• [本文]:
☆ ☆ ☆ ☆ ☆ ☆ ☆

Ka-ZZ(★) さんの感想・評価
3.9
物語 : 3.5
作画 : 4.5
声優 : 4.0
音楽 : 3.5
キャラ : 4.0
状態:観終わった
フランケンシュタインによって屍体の蘇生技術が確立されるこの時代に魂の尊厳はあるのか…
この作品の原作は未読ですが、アニメーション制作が「進撃の巨人」や「魔法使いの嫁」を手掛けたWIT STUDIOさんであることを知り、今回の視聴に至っています。
実は、この作品の事を含め知らないことだらけでした。
著者が「虐殺器官」を執筆された伊藤計劃さんだったこと…
「虐殺器官」は未視聴ですが、私でもタイトルを聞いたことのある作品です。

☆ ☆ ☆ ☆ ☆ ☆ ☆

• [記録の抜粋]:

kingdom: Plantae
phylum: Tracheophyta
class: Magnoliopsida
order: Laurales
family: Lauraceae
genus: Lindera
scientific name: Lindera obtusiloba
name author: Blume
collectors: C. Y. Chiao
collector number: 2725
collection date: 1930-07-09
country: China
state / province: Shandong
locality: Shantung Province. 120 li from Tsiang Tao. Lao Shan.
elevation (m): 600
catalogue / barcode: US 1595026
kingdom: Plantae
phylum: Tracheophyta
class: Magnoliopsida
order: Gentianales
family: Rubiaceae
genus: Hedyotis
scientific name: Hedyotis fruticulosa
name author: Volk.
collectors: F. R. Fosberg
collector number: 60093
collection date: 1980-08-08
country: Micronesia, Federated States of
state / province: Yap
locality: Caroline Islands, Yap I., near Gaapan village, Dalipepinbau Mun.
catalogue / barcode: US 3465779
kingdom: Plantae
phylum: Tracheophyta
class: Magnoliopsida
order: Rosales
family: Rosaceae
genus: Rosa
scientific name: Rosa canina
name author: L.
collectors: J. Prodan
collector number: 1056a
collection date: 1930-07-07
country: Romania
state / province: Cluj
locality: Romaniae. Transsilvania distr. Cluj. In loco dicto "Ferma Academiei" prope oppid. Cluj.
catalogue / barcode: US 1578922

☆ ☆ ☆ ☆ ☆ ☆ ☆

• [やること]:
(1) 本文の「実は、この作品の事を含め知らないことだらけでした。」という一文を英語にしてください。
(2) 本文を読んで、次の質問に答えてください。
(a) 作画の評価は何点ですか。
(b) アニメーション制作を手がけたのはどこですか。
(c) この作品の著者はだれですか。
(3) 本文のうち、「Ka-ZZ(★) さんの感想・評価」を含む言葉で始まり「ることを知り、今回の視聴に至っています。」で終わる部分を、一字も変えずに書き写してください。

• [順番どおりの答え]:
(1) Actually, there were lots of things I didn't know, including about this work itself.

(2)
(a) 4.5
(b) WIT STUDIO
(c) 伊藤計劃

(3)
Ka-ZZ(★) さんの感想・評価
3.9
物語 : 3.5
作画 : 4.5
声優 : 4.0
音楽 : 3.5
キャラ : 4.0
状態:観終わった
フランケンシュタインによって屍体の蘇生技術が確立されるこの時代に魂の尊厳はあるのか…
この作品の原作は未読ですが、アニメーション制作が「進撃の巨人」や「魔法使いの嫁」を手掛けたWIT STUDIOさんであることを知り、今回の視聴に至っています。